Yazmak istediğim konuyla bağlantılı olduğunu düşündüğüm bir diğer önemli konu da İslami STK’ların tutumu ve durumu. Hatırlarsanız Hz. Muhammed’e hakaret içerikli bir film yapılıyordu ve o filmde oynayanların çoğu da oynadıkları rolün ne manaya geldiğini bilmiyorlardı, tıpkı şimdi biz Müslümanların dünyada oynanan oyunu bilmediği gibi. Herkes çok samimi, iyi niyetli duygularla sokaklara çıktı, dünyanın birçok yerinde eylemler yapıldı, bazı yerlerde gösterilerde birçok insan hayatını kaybetti. Şunu demek istiyorum değerli kardeşler:
Herhangi biri, bir deli, alçak, aptal, İslam düşmanı biri ya da birileri, belki bilerek provoke etmek için bir oyun kurguluyor. Benim iyi niyetli Müslüman kardeşim de, düşünmeden bu oyuna hemen geliyor. İnsanlar ölüyor, yaralanıyor. Dışarıdan da bu senaryoyu hazırlayanlar da” işte Müslümanlar bu kadar basit, demek ki oyuna gelebiliyorlar” diyerek kıs kıs gülüp alay ediyorlar muhtemelen. Aslında bir diğer amaçları da Müslümanları sokağa dökerek gazlarını almaktır. Bütün İslam âleminde olduğu gibi Suriye’de, Mısır’da Arakan’da yapılan zulümler, ilimiz Van’da da mitingler, basın açıklamaları ve eylemler ile kınanıyor, protesto ediliyor.

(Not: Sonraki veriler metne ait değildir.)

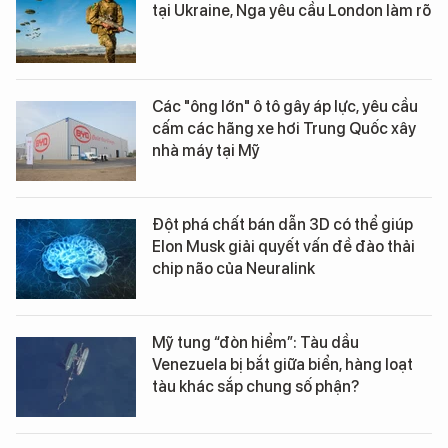
tại Ukraine, Nga yêu cầu London làm rõ
Các "ông lớn" ô tô gây áp lực, yêu cầu
cấm các hãng xe hơi Trung Quốc xây
nhà máy tại Mỹ
Đột phá chất bán dẫn 3D có thể giúp
Elon Musk giải quyết vấn đề đào thải
chip não của Neuralink
Mỹ tung “đòn hiểm”: Tàu dầu
Venezuela bị bắt giữa biển, hàng loạt
tàu khác sắp chung số phận?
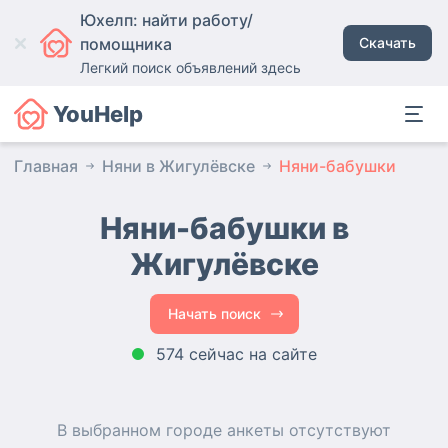
Юхелп: найти работу/
помощника
Скачать
Легкий поиск объявлений здесь
YouHelp
Главная
Няни в Жигулёвске
Няни-бабушки
Няни-бабушки в
Жигулёвске
Начать поиск
574 сейчас на сайте
В выбранном городе
анкеты
отсутствуют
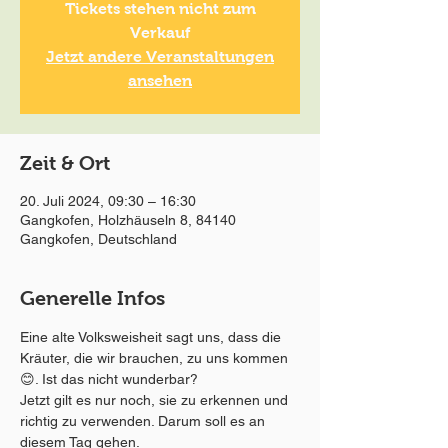
Tickets stehen nicht zum
Verkauf
Jetzt andere Veranstaltungen
ansehen
Zeit & Ort
20. Juli 2024, 09:30 – 16:30
Gangkofen, Holzhäuseln 8, 84140
Gangkofen, Deutschland
Generelle Infos
Eine alte Volksweisheit sagt uns, dass die 
Kräuter, die wir brauchen, zu uns kommen 
😊. Ist das nicht wunderbar?
Jetzt gilt es nur noch, sie zu erkennen und 
richtig zu verwenden. Darum soll es an 
diesem Tag gehen.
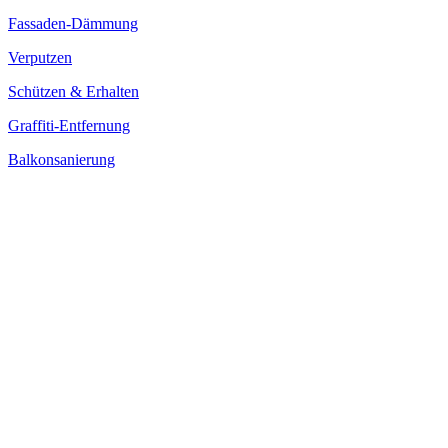
Fassaden-Dämmung
Verputzen
Schützen & Erhalten
Graffiti-Entfernung
Balkonsanierung
Ihr Zuhause verdient das Beste –
wir freuen uns auf Sie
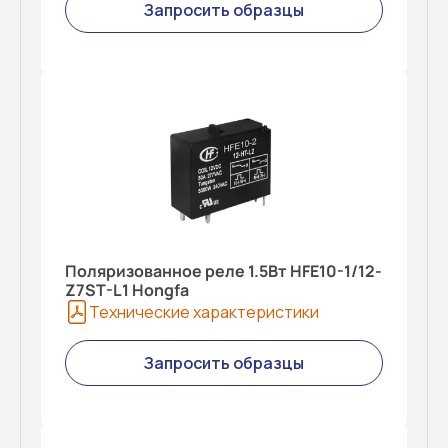
Запросить образцы
Поляризованное реле 1.5Вт HFE10-1/12-
Z7ST-L1 Hongfa
Технические характеристики
Запросить образцы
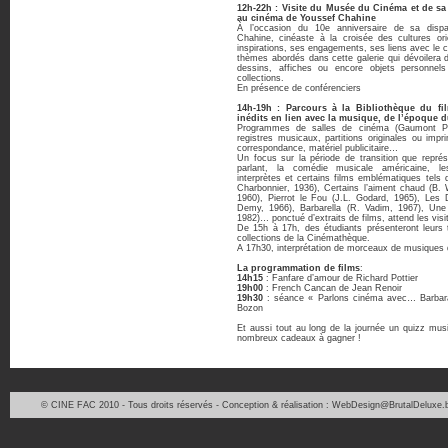
12h-22h : Visite du Musée du Cinéma et de s
au cinéma de Youssef Chahine
À l’occasion du 10e anniversaire de sa disp
Chahine, cinéaste à la croisée des cultures ori
inspirations, ses engagements, ses liens avec le 
thèmes abordés dans cette galerie qui dévoilera
dessins, affiches ou encore objets personnel
collections.
En présence de conférenciers
14h-19h : Parcours à la Bibliothèque du 
inédits en lien avec la musique, de l’époque 
Programmes de salles de cinéma (Gaumont Pa
registres musicaux, partitions originales ou imp
correspondance, matériel publicitaire…
Un focus sur la période de transition que repr
parlant, la comédie musicale américaine, l
interprètes et certains films emblématiques tels
Charbonnier, 1936), Certains l’aiment chaud (B. 
1960), Pierrot le Fou (J.L. Godard, 1965), Les 
Demy, 1966), Barbarella (R. Vadim, 1967), Une
1982)… ponctué d’extraits de films, attend les visi
De 15h à 17h, des étudiants présenteront leurs 
collections de la Cinémathèque.
A 17h30, interprétation de morceaux de musiques d
La programmation de films
:
14h15
: Fanfare d’amour de Richard Pottier
19h00
: French Cancan de Jean Renoir
19h30
: séance « Parlons cinéma avec… Barbara
Bozon
Et aussi tout au long de la journée un quizz mus
nombreux cadeaux à gagner !
© CINE FAC 2010 - Tous droits réservés - Conception & réalisation : WebDesign@BrutalDeluxe.b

Benim dikkatimi çok çeken bir konu da, -mutlaka sizlerin de çekmiştir-; yapılan gösterilere İslami Derneklerden tanıdık, belli yüzlerin dışında, halktan çok az insanın katılıyor olması, ya da hiç katılım gösterilmemesidir ki bu son derece düşündürücüdür.  Bu sorun yaklaşık 20 yıldır böyledir benim bildiğim. Sorun İslami Derneklerde mi yoksa halkta mı? Nedenleri çok ve farklı olabilir ama lütfen bu konuyu İslami Dernekler araştırıp hatanın eksikliklerin nereden kaynaklandığını öğrenmelidir. Gerekirse çeşitli sorular ile anketler hazırlanmalı ve bu İslami bir görev olmalıdır dernekler, İslami mücadele verdiğini iddia eden müslümanlar için. Sakın ola ki, halkın derdiyle dertlenmeyen, sorunlarını kendi sorunu addetmeyen bir yaklaşımdan kaynaklanıyor olmasın bu?
Ben İslami Derneklerin iyi niyetle, samimiyetle çok şeyler yaptığına inanıyorum. Ancak, halkı yakından ilgilendiren, vatandaşın belini büken, perişan eden bazı konuları hatırlatmakta fayda görüyorum. İşsizlik, hırsızlık, yolsuzluk, fuhuş, eğitim, sağlık, tefecilik, uyuşturucu, çevre gürültüsü ve kirliliği, esnafın sorunları, fakirlik, deprem kaynaklı sorunlar… gibi arttırabiliriz. Birçok sorun ve sıkıntıyı gündeme getirmekle yükümlü, hatta mecbur olduklarını, bu sorunların çözümü noktasında ülke genelinde kitlesel açıklamalarla muhataplarını uyarmanın İslami bir görev olduğunu unutmamalıdır müslümanlar. Halk her türlü sorununda yanında İslami kesimi görürse, götürdüğü mesajı da güven duyarak kabul edecektir. Yeter ki azim ile çalışarak, samimi bir şekilde elimizi taşın altına koyalım. Benden hatırlatması.